Quote the data below in full, minus the images.

++++++++++

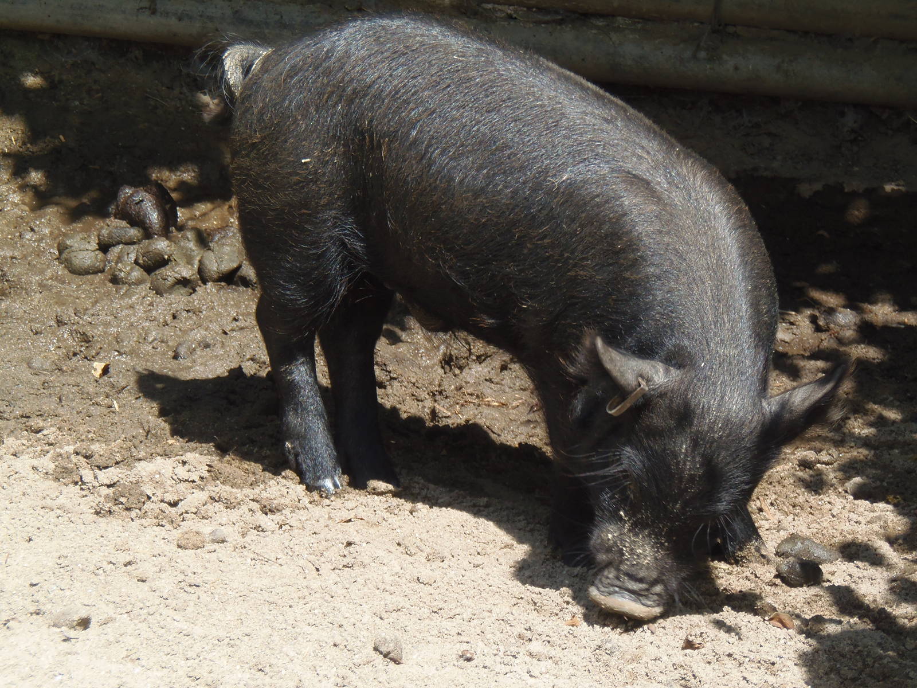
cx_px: 458
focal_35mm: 242
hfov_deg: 8.2
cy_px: 344
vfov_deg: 6.1
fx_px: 6411
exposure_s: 1/160
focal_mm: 44.9
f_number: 5.1
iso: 64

++++++++++

Solution to the exercise:
cx_px: 458
focal_35mm: 242
hfov_deg: 8.2
cy_px: 344
vfov_deg: 6.1
fx_px: 6411
exposure_s: 1/160
focal_mm: 44.9
f_number: 5.1
iso: 64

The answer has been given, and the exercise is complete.